Well, my current method of organizing images into multiple nested folders doesn't cut it for me anymore. I've got too many photos that span too many genres to continue on like this. So I need a solution.

I'm looking for something that will store and organize pictures based on keywords, while keeping them all in a folder of my choice. I don't want it to place my collection any old where, as I use a disk image for quick backup work. It can't be something online, (collection is too big), it has to be software based. 

I'm running a Mac, and I can't afford very much if it all, so freeware is preferred. Any recommendations?


----------



## The Atomic Ass (Oct 8, 2009)

Anybody?


----------



## DarkKnight369 (Oct 8, 2009)

I don't know about freeware, but I think Adobe Bridge would do what you are looking for. I don't know if its a stand alone app, but it comes with Photoshop and other programs/suites. The thing I love about it is that it allows you to open any image in the RAW editor, not just RAW files.


----------



## tian (Oct 9, 2009)

^ Bridge does seem to be a good fit, but it only comes bundled with Adobe's usually pricey programs.
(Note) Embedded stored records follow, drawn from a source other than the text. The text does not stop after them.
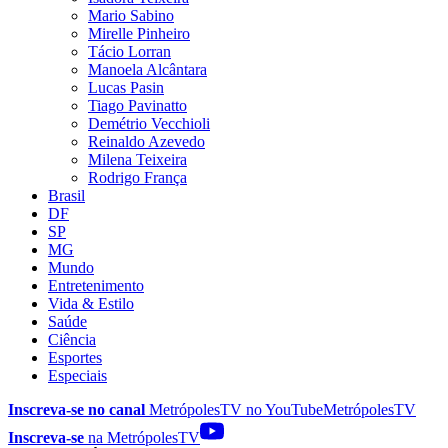
Mario Sabino
Mirelle Pinheiro
Tácio Lorran
Manoela Alcântara
Lucas Pasin
Tiago Pavinatto
Demétrio Vecchioli
Reinaldo Azevedo
Milena Teixeira
Rodrigo França
Brasil
DF
SP
MG
Mundo
Entretenimento
Vida & Estilo
Saúde
Ciência
Esportes
Especiais
Inscreva-se no canal
MetrópolesTV no
YouTube
MetrópolesTV
Inscreva-se
na MetrópolesTV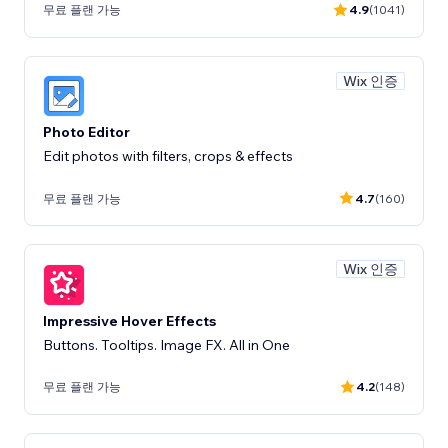
무료 플랜 가능
4.9
(1041)
Wix 인증
Photo Editor
Edit photos with filters, crops & effects
무료 플랜 가능
4.7
(160)
Wix 인증
Impressive Hover Effects
Buttons. Tooltips. Image FX. All in One
무료 플랜 가능
4.2
(148)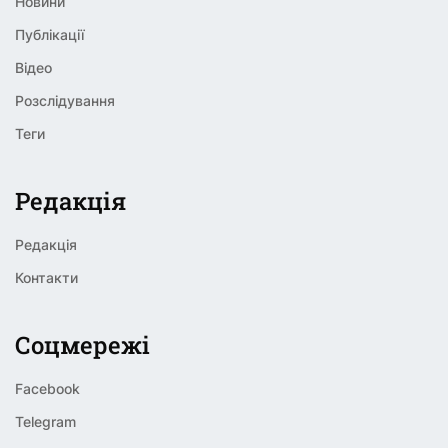
Новини
Публікації
Відео
Розслідування
Теги
Редакція
Редакція
Контакти
Соцмережі
Facebook
Telegram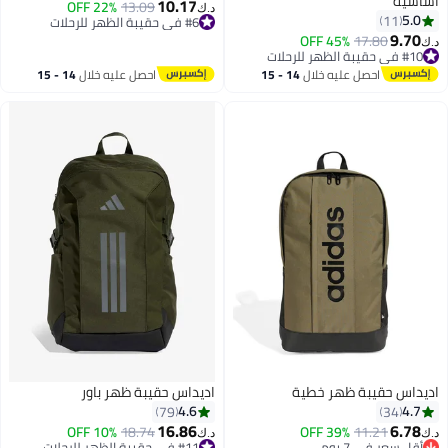
أساسية
10.17
#6 في حقيبة الظهر للرحلات
13.09
22% OFF
د.ك‏
5.0
11
تم بيع +60 مؤخرًا
3
2
9.70
#6 في حقيبة الظهر للرحلات
#10 في حقيبة الظهر للرحلات
17.80
45% OFF
د.ك‏
أقل سعر في 30 يوم
#10 في حقيبة الظهر للرحلات
احصل عليه خلال
14 - 15
احصل عليه خلال
14 - 15
اغسطس
اغسطس
اديداس حقيبة ظهر خطية
اديداس حقيبة ظهر باور
4.6
4.7
79
34
16.86
6.78
10% OFF
18.74
39% OFF
11.21
د.ك‏
د.ك‏
أقل سعر في 7 يوم
#11 في حقيبة الظهر للرحلات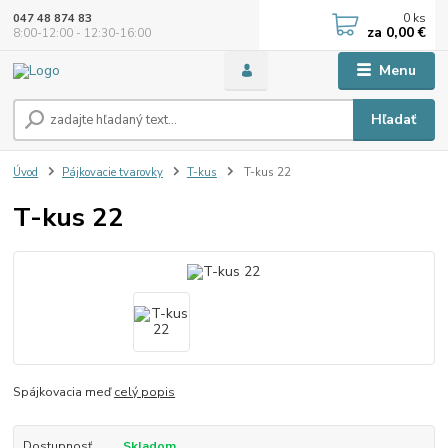
0
ks
047 48 874 83
za
0,00 €
8:00-12:00 - 12:30-16:00
Menu
Hľadať
Úvod
Pájkovacie tvarovky
T-kus
T-kus 22
T-kus 22
Spájkovacia meď
celý popis
Dostupnosť
Skladom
I would just spend the money and get a copy of Adobe Lightroom 2.0. If you're a student there are several places that sell it for around $100. Even if you have to pay full price, it's more than worth it and it'll be capable of more than you'll probably ask of it.


----------



## DarkKnight369 (Oct 14, 2009)

I have been curious about lightroom, and Aperture for that matter. I am not really sure how much it will offer me beyond the RAW editing capabilities of photoshop though.


----------



## tian (Oct 18, 2009)

^ Lightroom and Aperture are more about working with large amounts of data and keeping it organized rather than just editing what you have. They are both great editors and may eliminate the need for photoshop for some people, but their greatest strength is expediting various elements of work flow in a non-destructive manner.


----------



## The Atomic Ass (Oct 21, 2009)

Thanks for the suggestions guys, but Lightroom is pretty much out of the question at that price range. It's not really about being tight with my money, it's that $300 would have to exist in my possession before I could buy it.

I'm not a student so that discount is not available to me.


----------